• _Work required_
Leave the images out and write out each entry exactly as shown.

• _Dataset_
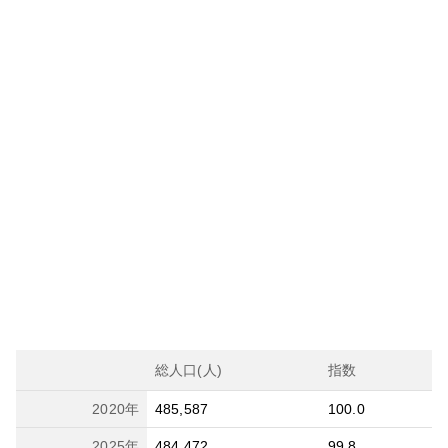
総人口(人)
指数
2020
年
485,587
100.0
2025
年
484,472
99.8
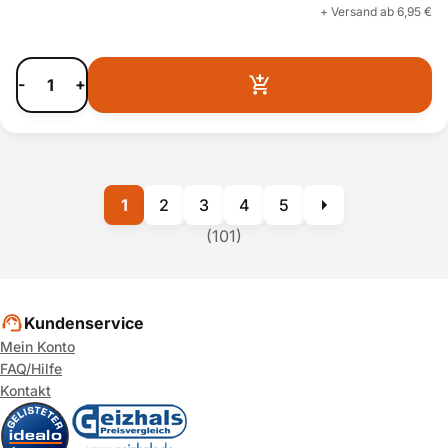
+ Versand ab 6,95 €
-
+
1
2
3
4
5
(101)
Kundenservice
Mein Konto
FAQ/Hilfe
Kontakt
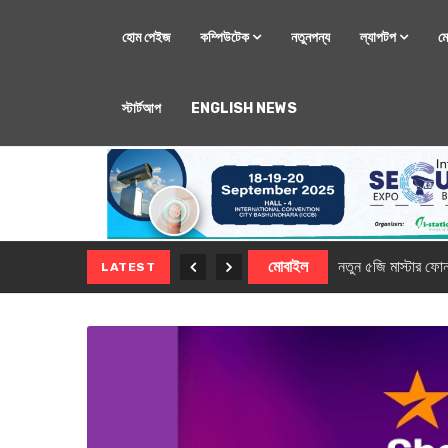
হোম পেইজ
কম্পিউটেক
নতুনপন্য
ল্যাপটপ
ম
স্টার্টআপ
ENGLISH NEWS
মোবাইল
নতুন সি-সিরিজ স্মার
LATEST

• _Exercise answer_
総人口(人)
指数
2020
年
485,587
100.0
2025
年
484,472
99.8
+ Versand ab 6,95 €
-
+
1
2
3
4
5
(101)
Kundenservice
Mein Konto
FAQ/Hilfe
Kontakt
হোম পেইজ
কম্পিউটেক
নতুনপন্য
ল্যাপটপ
ম
স্টার্টআপ
ENGLISH NEWS
মোবাইল
নতুন সি-সিরিজ স্মার
LATEST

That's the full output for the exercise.